Posted: Sun Dec 20, 2009 2:41 am
by Tricky
I am not going to name any precedence or point fingers. I a little curious though how this is being perceived by others.
If a person comes to all sorts of gaming sites that have blogging features, choosing conciously not to take part in the forum community and proceeds to continueously talk in the blog section about óne mmo and one mmo only that doesn't even have a subsite here, is that person advertising?
Posted: Tue Dec 22, 2009 8:46 am
by BuckGB
Tricky wrote:If a person comes to all sorts of gaming sites that have blogging features, choosing conciously not to take part in the forum community and proceeds to continueously talk in the blog section about óne mmo and one mmo only that doesn't even have a subsite here, is that person advertising?
When it's taken to this level, yes, it's advertising. The Ryzom crusader has been tarred and feathered.
Posted: Tue Dec 22, 2009 9:39 am
by Tricky
On the Ryzom community forums there is a marketing section where they allow members to contribute with ideas. They want the whole effort to take after Firefox's publicity campaigns, though Mozilla is a non profit organization and Nevrax is not.
Viral marketing is one thing, but asking your own, paying customers to invest their time into marketing campaigns without some monetary compensation.. it's a little sly. People will do a lot for their own communities, that should not be taken advantage of.
Posted: Thu Dec 24, 2009 4:32 pm
by Aqua-chan
Well, I sincerely doubt Nevrax was holding his account hostage or threatens their community goers to "advertise or else!" In regards to that specific user, he decided to plug his MMO community with his free time, under his free will. If he enjoys the game
that much then more power to him, but it finally got to the stages where it was pointless and redundant.
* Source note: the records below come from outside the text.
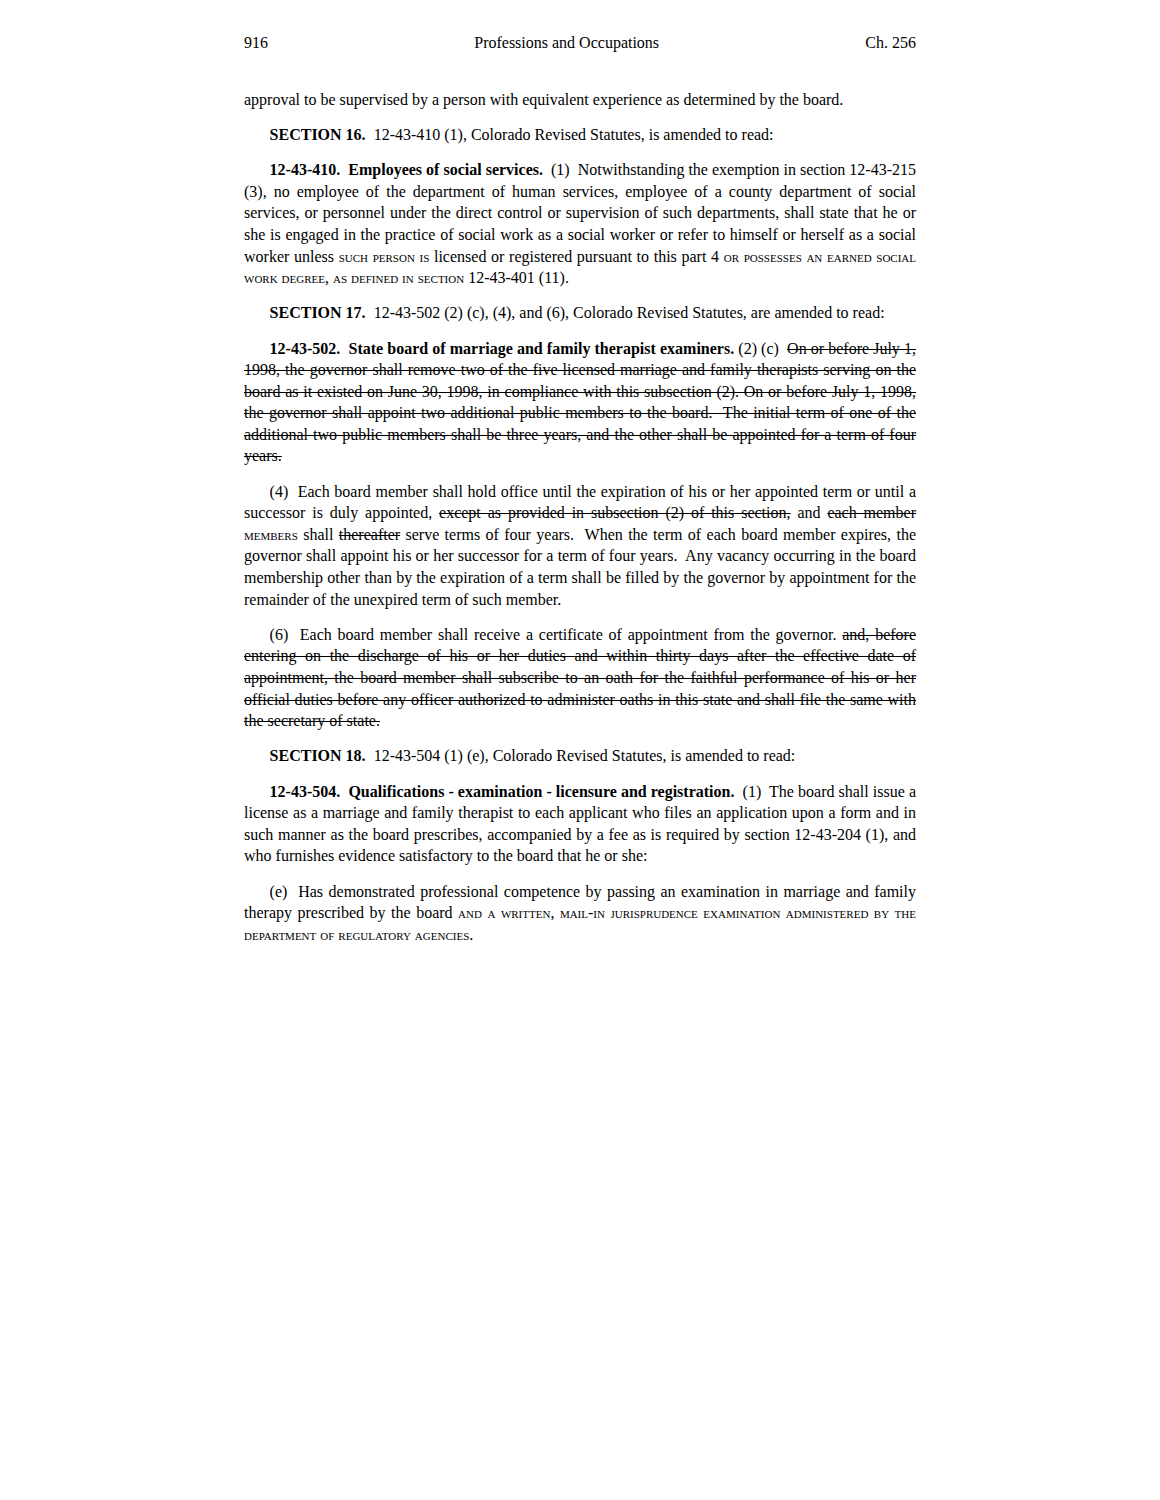916 Professions and Occupations Ch. 256
approval to be supervised by a person with equivalent experience as determined by the board.
SECTION 16. 12-43-410 (1), Colorado Revised Statutes, is amended to read:
12-43-410. Employees of social services. (1) Notwithstanding the exemption in section 12-43-215 (3), no employee of the department of human services, employee of a county department of social services, or personnel under the direct control or supervision of such departments, shall state that he or she is engaged in the practice of social work as a social worker or refer to himself or herself as a social worker unless such person is licensed or registered pursuant to this part 4 or possesses an earned social work degree, as defined in section 12-43-401 (11).
SECTION 17. 12-43-502 (2) (c), (4), and (6), Colorado Revised Statutes, are amended to read:
12-43-502. State board of marriage and family therapist examiners. (2) (c) On or before July 1, 1998, the governor shall remove two of the five licensed marriage and family therapists serving on the board as it existed on June 30, 1998, in compliance with this subsection (2). On or before July 1, 1998, the governor shall appoint two additional public members to the board. The initial term of one of the additional two public members shall be three years, and the other shall be appointed for a term of four years.
(4) Each board member shall hold office until the expiration of his or her appointed term or until a successor is duly appointed, except as provided in subsection (2) of this section, and each member members shall thereafter serve terms of four years. When the term of each board member expires, the governor shall appoint his or her successor for a term of four years. Any vacancy occurring in the board membership other than by the expiration of a term shall be filled by the governor by appointment for the remainder of the unexpired term of such member.
(6) Each board member shall receive a certificate of appointment from the governor. and, before entering on the discharge of his or her duties and within thirty days after the effective date of appointment, the board member shall subscribe to an oath for the faithful performance of his or her official duties before any officer authorized to administer oaths in this state and shall file the same with the secretary of state.
SECTION 18. 12-43-504 (1) (e), Colorado Revised Statutes, is amended to read:
12-43-504. Qualifications - examination - licensure and registration. (1) The board shall issue a license as a marriage and family therapist to each applicant who files an application upon a form and in such manner as the board prescribes, accompanied by a fee as is required by section 12-43-204 (1), and who furnishes evidence satisfactory to the board that he or she:
(e) Has demonstrated professional competence by passing an examination in marriage and family therapy prescribed by the board and a written, mail-in jurisprudence examination administered by the department of regulatory agencies.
The rules for blogs are a bit more lenient, being that their purpose is to give users a realm that they can take their personal thoughts and express them, particularly if they have no place on the normal boards. Discussing MMOs that one enjoys is fine, but by flooding the blog stream with short blurbs about the same thing every time, one becomes an advertiser. That's not cool, even in the blogs. We were watching the Ryzom kid from very early on until it was decided that he crossed the threshold from being an enthusiastic fan to salesman.